Radzeitreisen in der Heimat des Archaeopteryx

Von den Lagunen eines subtropischen Meeres auf den Grund eines gigantischen Stromes, an den Rand eines gewaltigen Einschlagskraters und aufs Dach eines unterirdischen Labyrinths reisen Entdecker im Naturpark Altmühltal. Die Erdgeschichte ist hier in Bayerns Mitte vielerorts zum Greifen nah, sodass Ausflüge zu faszinierenden Touren durch die Jahrmillionen werden. Ein neuer Wegweiser zu den geologischen Höhepunkten der Region ist der GeoRadweg Altmühltal, der im Sommer 2022 offiziell eröffnet wird.

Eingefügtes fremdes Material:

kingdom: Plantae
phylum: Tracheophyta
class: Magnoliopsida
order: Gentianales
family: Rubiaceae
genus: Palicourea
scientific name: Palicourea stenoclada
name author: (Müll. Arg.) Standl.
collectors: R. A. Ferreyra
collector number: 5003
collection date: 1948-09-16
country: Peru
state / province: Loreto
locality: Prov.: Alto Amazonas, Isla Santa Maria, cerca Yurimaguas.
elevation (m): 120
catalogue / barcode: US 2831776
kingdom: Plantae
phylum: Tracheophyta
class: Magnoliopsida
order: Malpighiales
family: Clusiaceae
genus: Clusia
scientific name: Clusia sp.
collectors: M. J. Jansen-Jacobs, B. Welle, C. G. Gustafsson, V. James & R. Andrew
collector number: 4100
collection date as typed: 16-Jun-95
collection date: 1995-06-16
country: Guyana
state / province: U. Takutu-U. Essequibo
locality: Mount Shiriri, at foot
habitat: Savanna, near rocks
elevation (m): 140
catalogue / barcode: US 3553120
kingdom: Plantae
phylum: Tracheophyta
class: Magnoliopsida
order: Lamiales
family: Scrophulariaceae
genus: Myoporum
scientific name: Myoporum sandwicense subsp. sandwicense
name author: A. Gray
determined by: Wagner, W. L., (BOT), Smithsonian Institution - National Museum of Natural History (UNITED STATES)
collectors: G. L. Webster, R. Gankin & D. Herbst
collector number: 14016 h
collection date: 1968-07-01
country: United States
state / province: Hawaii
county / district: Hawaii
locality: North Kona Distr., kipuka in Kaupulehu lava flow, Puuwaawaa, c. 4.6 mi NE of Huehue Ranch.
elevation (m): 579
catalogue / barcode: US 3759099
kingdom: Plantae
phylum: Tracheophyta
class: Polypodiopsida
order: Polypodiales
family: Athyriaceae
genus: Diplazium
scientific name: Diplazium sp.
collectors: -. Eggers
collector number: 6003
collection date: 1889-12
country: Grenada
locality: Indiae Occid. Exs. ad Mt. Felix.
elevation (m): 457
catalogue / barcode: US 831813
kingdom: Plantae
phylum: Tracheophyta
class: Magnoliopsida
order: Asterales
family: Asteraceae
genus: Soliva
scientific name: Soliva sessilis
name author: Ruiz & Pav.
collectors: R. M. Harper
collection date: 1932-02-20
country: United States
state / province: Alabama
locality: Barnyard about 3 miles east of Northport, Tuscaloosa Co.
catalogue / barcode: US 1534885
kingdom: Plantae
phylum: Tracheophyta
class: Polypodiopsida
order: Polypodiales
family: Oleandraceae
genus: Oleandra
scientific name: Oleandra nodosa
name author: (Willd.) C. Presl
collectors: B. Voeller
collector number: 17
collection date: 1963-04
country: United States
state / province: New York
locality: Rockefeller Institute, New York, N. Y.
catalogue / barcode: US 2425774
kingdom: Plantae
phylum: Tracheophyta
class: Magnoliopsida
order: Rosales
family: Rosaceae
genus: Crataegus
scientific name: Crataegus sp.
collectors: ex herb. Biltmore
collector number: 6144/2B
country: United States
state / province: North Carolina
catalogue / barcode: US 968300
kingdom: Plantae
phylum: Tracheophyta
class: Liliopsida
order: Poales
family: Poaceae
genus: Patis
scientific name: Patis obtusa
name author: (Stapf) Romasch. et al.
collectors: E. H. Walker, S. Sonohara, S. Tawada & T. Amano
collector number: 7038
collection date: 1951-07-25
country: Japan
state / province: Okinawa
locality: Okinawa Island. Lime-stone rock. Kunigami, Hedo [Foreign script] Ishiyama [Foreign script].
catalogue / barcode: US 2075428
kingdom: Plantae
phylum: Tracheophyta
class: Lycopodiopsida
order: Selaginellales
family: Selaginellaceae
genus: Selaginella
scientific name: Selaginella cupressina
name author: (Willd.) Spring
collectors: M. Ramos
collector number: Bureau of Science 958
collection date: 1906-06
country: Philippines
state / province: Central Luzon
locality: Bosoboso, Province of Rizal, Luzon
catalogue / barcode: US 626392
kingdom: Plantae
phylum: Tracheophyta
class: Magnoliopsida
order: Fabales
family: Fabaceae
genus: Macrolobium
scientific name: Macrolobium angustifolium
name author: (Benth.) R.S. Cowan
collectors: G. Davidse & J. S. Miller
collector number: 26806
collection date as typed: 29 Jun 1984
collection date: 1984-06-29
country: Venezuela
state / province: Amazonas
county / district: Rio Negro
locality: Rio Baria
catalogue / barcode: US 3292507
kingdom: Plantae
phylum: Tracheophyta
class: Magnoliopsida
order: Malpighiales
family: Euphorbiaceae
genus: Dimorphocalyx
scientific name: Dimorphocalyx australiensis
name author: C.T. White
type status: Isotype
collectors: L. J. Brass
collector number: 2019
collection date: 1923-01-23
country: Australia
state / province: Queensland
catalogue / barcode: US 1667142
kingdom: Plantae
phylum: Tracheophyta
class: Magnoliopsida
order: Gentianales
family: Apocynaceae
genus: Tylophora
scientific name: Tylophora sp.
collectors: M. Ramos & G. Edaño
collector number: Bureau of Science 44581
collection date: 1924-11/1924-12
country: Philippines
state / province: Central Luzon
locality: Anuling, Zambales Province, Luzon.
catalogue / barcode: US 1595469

Auf zwei Varianten mit einer Länge von rund 201 beziehungsweise 182 Kilometern, die sich auch zu einer großen Rundtour verbinden lassen, führt die neue Strecke von West nach Ost durch das gesamte Naturparkgebiet. Dazu kommen vier Vorschläge für Rundtouren mit Längen zwischen 54 und 87 Kilometern. Das erste Kapitel, das die Tour in die Erdgeschichte aufschlägt, liegt rund 15 Millionen Jahre zurück: Damals traf ein Meteorit westlich des heutigen Naturpark Altmühltal auf die Erde. Gesteinsbrocken wurden Kilometer weit in die Landschaft geschleudert. Es entstand ein gigantischer Krater, das Nördlinger Ries, in dem mit der Stadt Nördlingen der Startpunkt des GeoRadwegs Altmühltal liegt. Von dort aus sind es nur wenige Kilometer in den Naturpark Altmühltal und zum Kraterrand, von dem sich beeindruckende Aussichten bieten. Genauer erkunden lässt sich der Meteoritenkrater zum Beispiel auf Lehrpfaden, aber auch mit Geocaches. Eine dieser neuen GPS-Schatzsuchen, die vom Geopark Ries erarbeitet wurden, liegt in der Nähe der Radroute: Am Doosweiher bei Wemding lösen Geocacher mehrere Teile eines Rätsels, um das Versteck mit dem Cachebehälter zu finden.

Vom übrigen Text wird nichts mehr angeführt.